EXERCISE OBJECTIVE
Nothing in the data should change when you return it, but leave the pictures out.

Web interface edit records
[Start of section]

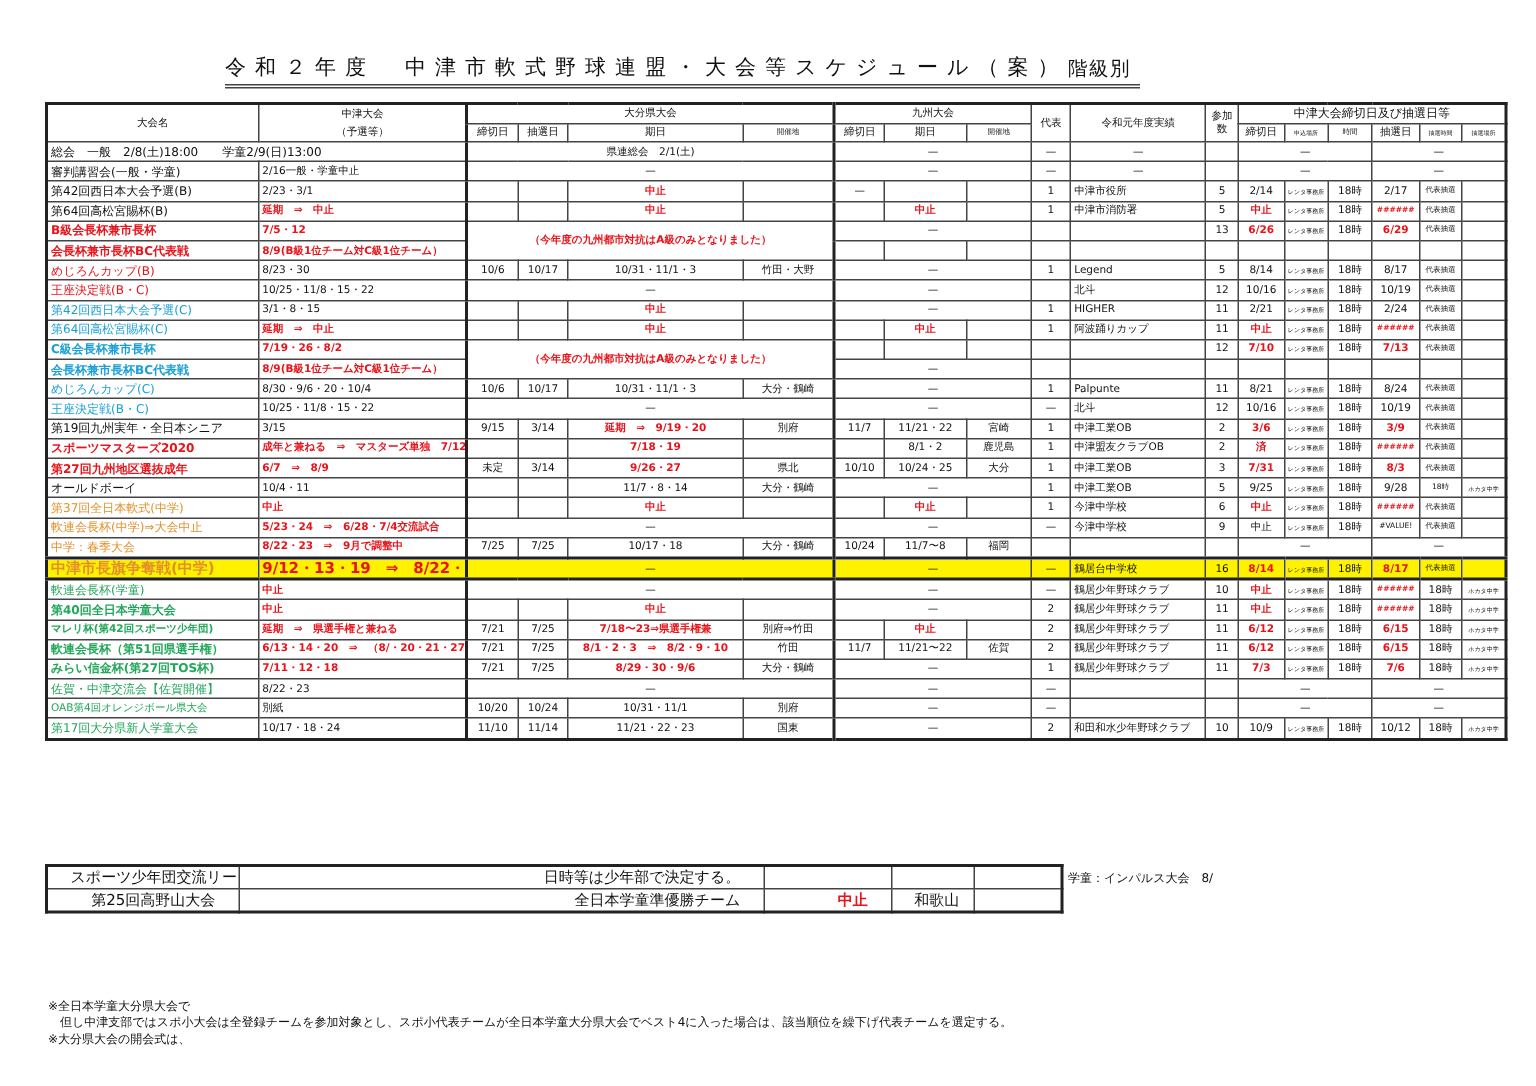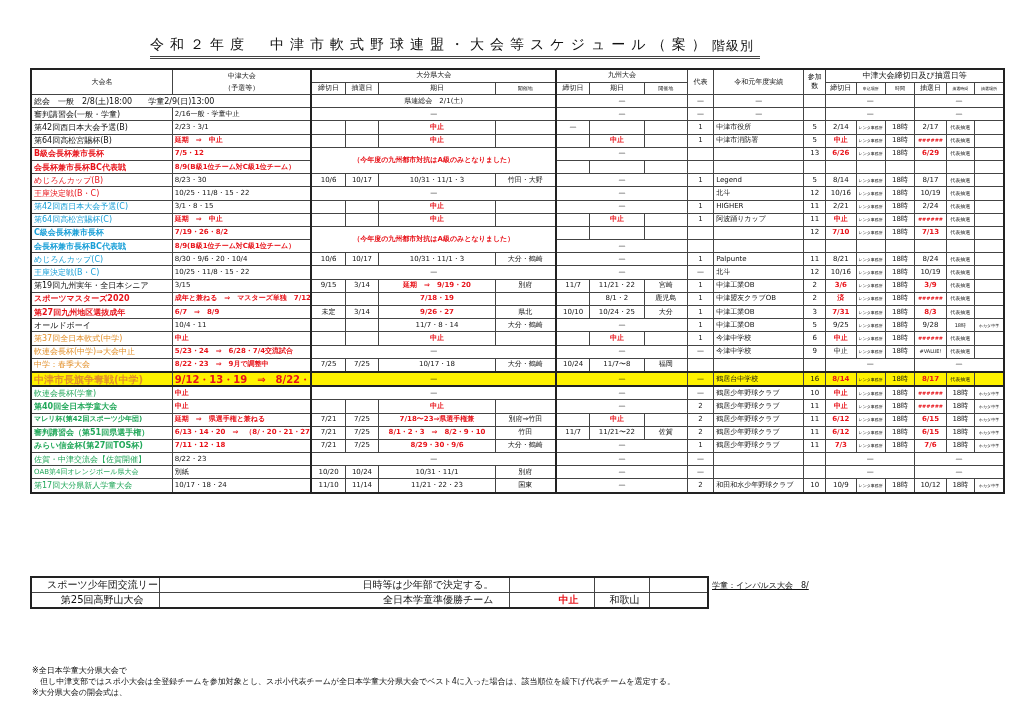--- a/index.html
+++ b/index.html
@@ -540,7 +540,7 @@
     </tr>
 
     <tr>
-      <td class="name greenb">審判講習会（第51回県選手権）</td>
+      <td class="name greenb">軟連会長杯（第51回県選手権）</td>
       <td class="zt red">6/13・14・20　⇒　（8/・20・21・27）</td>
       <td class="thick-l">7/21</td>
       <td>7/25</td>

[End of section]

OUTPUT OF THE TASK
--- a/index.html
+++ b/index.html
@@ -540,7 +540,7 @@
     </tr>
 
     <tr>
-      <td class="name greenb">審判講習会（第51回県選手権）</td>
+      <td class="name greenb">軟連会長杯（第51回県選手権）</td>
       <td class="zt red">6/13・14・20　⇒　（8/・20・21・27）</td>
       <td class="thick-l">7/21</td>
       <td>7/25</td>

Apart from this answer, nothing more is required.